作者さまは、これらの神話や伝説、民話や御伽噺などを、おそらくはご存知であるに違いないと思われます。この作品には、物語としての美しさだけではなく、下敷きにしたであろうと思われる複数の原典にこめられた深い機智や警句、暗示を咀嚼し、嚥下し、消化なさった大人の冷静な目を感じるからです。神ならぬ人間にできるのは、後にくる果と責に対する覚悟を持って選択をすることだけ。そして人は、心の秤が強く傾いた時にだけ、強い覚悟をもってその選択ができる。私はそれに改めて思いを馳せました。そして心の秤が何をもってしてそこまで傾いたのか、それを見事に描いた作品が、非常にドラマティックであることは言うまでもありません。それが恋情であれば、ロマンティックであることはもちろんであります。そのドラマティックさとロマンティックさをぜひぜひ本編をお読みになって堪能なさっていただきたいと思います。選択に伴う無慈悲な残酷も物語には秘められておりますが、その残酷があるからこそ、それでもその選択をさせた、恋情の重さ、深さ、熱さには、読者として官能的な陶酔を感じずにはいられません。
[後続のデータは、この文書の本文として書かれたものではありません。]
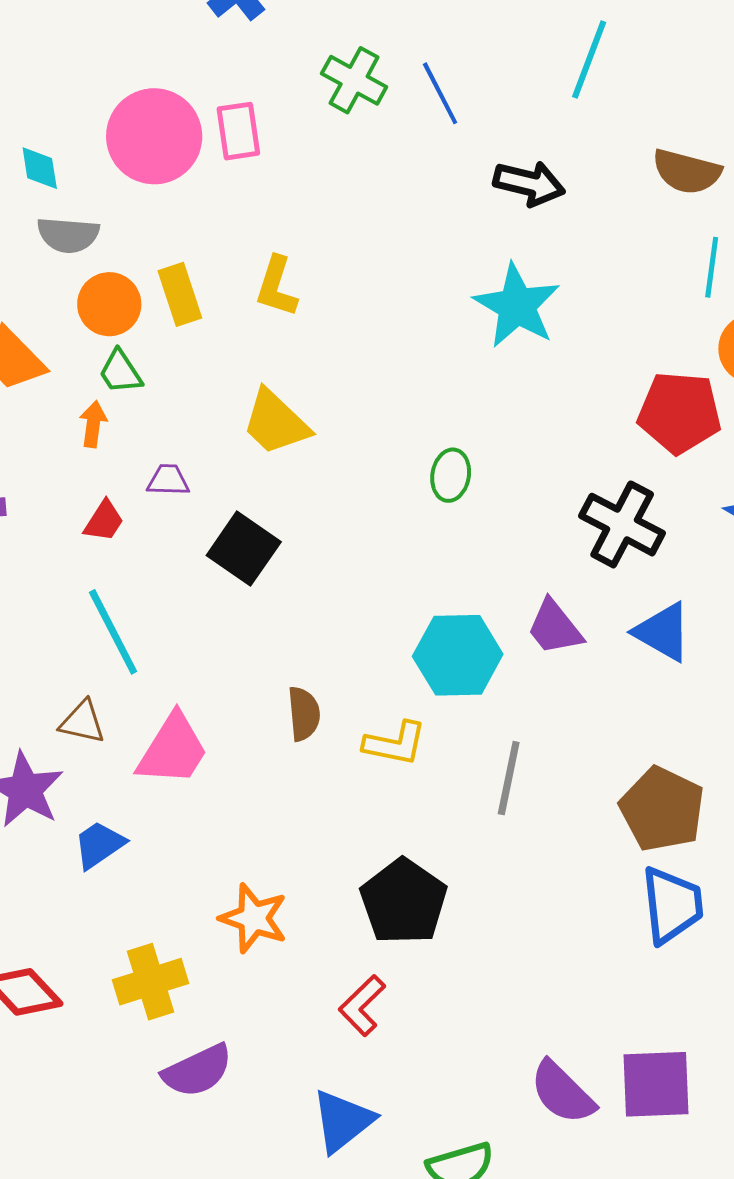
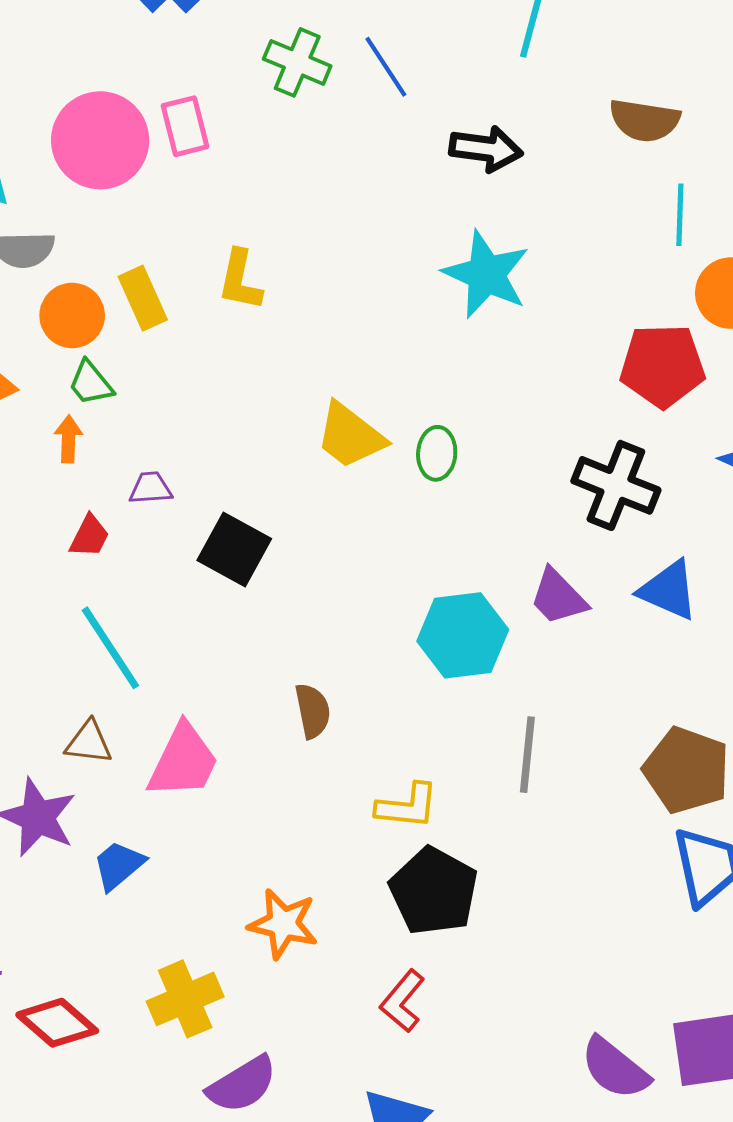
yellow trapezoid: (276, 422) -> (350, 436), moved
yellow L-shape: (395, 744) -> (407, 806), moved

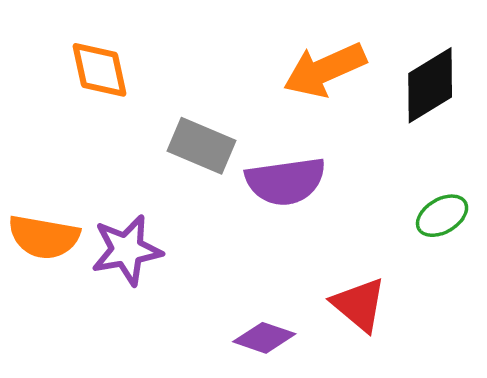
多くの謎を秘めた物語は、ミステリアスに展開してゆき、読者は当惑し、自分の中で仮説を立てずにはいられません。魅力的なキャラが登場する印象的なシーン、暗示を秘めた台詞の数々。手を伸ばせば届きそうな真実、見えてきそうな謎、けれども読者はなかなかその核心に触れることがないのです。そのもどかしさとだからこそのおもしろさ。選択を迫られた渦中の人、狼とよばれる傭兵が真実求めているのは本当は誰なのか。彼の選択を嘆く娘は、なぜにそこまで嘆くのか。選ばれ求められた姫が、その選択を誤っているとして傭兵を拒もうとするのはなぜか。幾多の謎は、終盤になるまで明かされることはなく、読者を翻弄し、その心をそらさせぬままに、ますます物語の中に引き込んでゆきます。このストーリーメーキング、展開の巧みさに私は心楽しく惑わされました。
紡がれる文章の美しさと巧みさは、今更申すまでもございません。わかりやすく読みやすく無駄がない、そして絵が浮かぶ、映像美を感じる文章。この作者さまならではの怜悧で耽美な作品世界を私は堪能させていただきました。映像だけではなく、思わず、瑞々しい葡萄が持つ鮮烈な香りと、空気を甘く濃く染める熟して地に落ちた葡萄の香りまで蘇らせたのは私だけではないでしょう。それらを思い浮かべながら、葡萄の恵みであるワインを傾け、作者さまのイマジネーションと美意識に乾杯したくなる作品です。